En revanche, le régime de droit commun s’applique exclusivement à des mutations à titre onéreux : les ventes d’immeubles anciens (à usage d’habitation ou commercial) et les ventes des terrains ne supportant pas la TVA. Il permet donc de calculer le nombre de ces ventes.

Fidji étant presque exhaustif, il est possible, en combinant les avantages et les inconvénients de MEDOC et Fidji, de calculer un effectif estimé, par département.
Le principe consiste :
-  à calculer une assiette moyenne des formalités en divisant l’assiette Fidji par l’effectif Fidji,
-  puis à obtenir un effectif « redressé » en divisant par ce montant moyen l’assiette calculé à partir de MEDOC,
soit : effectif estimé = effectif (Fidji) * assiette (MEDOC) / assiette (Fidji).
Ce recalage revient à supposer que les quelques mutations figurant dans MEDOC mais non dans Fidji ont le même montant moyen que les autres mutations. Même si cela n’était pas vrai, l’effet sur le résultat final serait faible (si les mutations manquantes dans Fidji étaient d’un montant moyen deux fois plus élevé que la moyenne, l’erreur sur l’effectif total serait de l’ordre de 1%).

Néanmoins, certains mois, dans certains départements, l’assiette figurant dans Fidji est très différente de l’assiette calculée à partir de MEDOC. Cela peut provenir de régularisations ou du fait qu’une mutation d’un gros montant figure dans MEDOC mais non dans Fidji. Cette difficulté peut cependant être facilement résolue en utilisant non pas des moyennes simples mais des moyennes réduites (en excluant les 1/6 des valeurs les plus petites et les plus grandes).
Par ailleurs, il apparaît que seul un effectif cumulé sur 12 mois présente une volatilité suffisamment faible pour être significatif au niveau départemental.

La formule retenue est la suivante :
Effectif sur 12 mois estimé = effectif Fidji sur 12 mois * moyenne réduite (assiette MEDOC/ assiette Fidji), la moyenne réduite étant calculée comme la moyenne des 12 ratios mensuels départementaux en excluant les 2 valeurs les plus élevées et les plus basses (il ne reste donc que 12-2-2 = 8 valeurs).

Le délai entre la signature d’un acte de vente et l’enregistrement par les conservations des hypothèques, qui était de 1,7 mois en moyenne avant septembre 2011, est de 1 mois depuis 2012 (cf. précisions). L’effectif sur 12 mois calculé à partir des résultats de MEDOC et Fidji de juillet 2011 à juin 2012 correspond donc à l’effectif des actes signés de juin 2011 à mai 2012.
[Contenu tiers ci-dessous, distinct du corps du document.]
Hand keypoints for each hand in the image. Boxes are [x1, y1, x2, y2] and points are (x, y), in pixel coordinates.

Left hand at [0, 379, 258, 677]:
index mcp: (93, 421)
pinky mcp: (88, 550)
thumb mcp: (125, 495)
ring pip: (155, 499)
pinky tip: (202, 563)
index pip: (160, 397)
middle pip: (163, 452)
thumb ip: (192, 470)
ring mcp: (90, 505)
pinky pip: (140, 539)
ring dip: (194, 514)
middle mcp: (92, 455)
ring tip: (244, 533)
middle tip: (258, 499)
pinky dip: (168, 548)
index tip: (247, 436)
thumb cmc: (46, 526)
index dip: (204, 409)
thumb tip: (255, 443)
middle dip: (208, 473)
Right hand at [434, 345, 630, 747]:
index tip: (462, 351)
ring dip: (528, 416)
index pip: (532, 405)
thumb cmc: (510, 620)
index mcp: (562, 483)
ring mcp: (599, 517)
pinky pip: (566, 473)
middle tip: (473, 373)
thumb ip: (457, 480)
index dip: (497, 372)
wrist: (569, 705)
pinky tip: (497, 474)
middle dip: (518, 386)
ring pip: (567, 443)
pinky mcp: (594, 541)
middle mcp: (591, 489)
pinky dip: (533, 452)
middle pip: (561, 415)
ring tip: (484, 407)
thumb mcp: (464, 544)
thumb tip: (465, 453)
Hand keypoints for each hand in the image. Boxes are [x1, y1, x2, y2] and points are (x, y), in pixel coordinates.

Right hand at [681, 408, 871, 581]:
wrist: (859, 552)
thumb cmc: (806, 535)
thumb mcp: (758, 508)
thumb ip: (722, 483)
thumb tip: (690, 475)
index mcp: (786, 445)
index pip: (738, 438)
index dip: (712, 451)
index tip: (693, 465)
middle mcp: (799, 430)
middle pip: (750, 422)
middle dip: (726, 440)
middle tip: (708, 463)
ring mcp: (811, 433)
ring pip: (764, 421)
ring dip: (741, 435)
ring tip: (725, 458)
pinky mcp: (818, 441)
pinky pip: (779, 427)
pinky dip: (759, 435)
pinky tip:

Ce calcul est effectué pour tous les départements hors Alsace-Moselle.
Il est ensuite effectué pour l’ensemble de la France.
Par différence on calcule un effectif pour l’ensemble de l’Alsace-Moselle, ce qui revient à supposer que l’assiette moyenne est la même en Alsace-Moselle que sur l’ensemble de la France. Une extraction des bases de données notariales a montré que cette hypothèse est approximativement vérifiée. Néanmoins, la volatilité et la marge d’erreur sont nettement plus élevées que pour les autres départements. Cet effectif doit donc être considéré comme un simple ordre de grandeur. On n’exclut pas de pouvoir résoudre cette difficulté ultérieurement.
Dans le département du Rhône, à partir de 2015, les résultats provenant de Fidji ne couvrent pas la métropole de Lyon ; l’effectif figurant dans le fichier, qui est relatif à l’ensemble du département, est une estimation, sujette à une marge d’erreur plus large que dans les autres départements.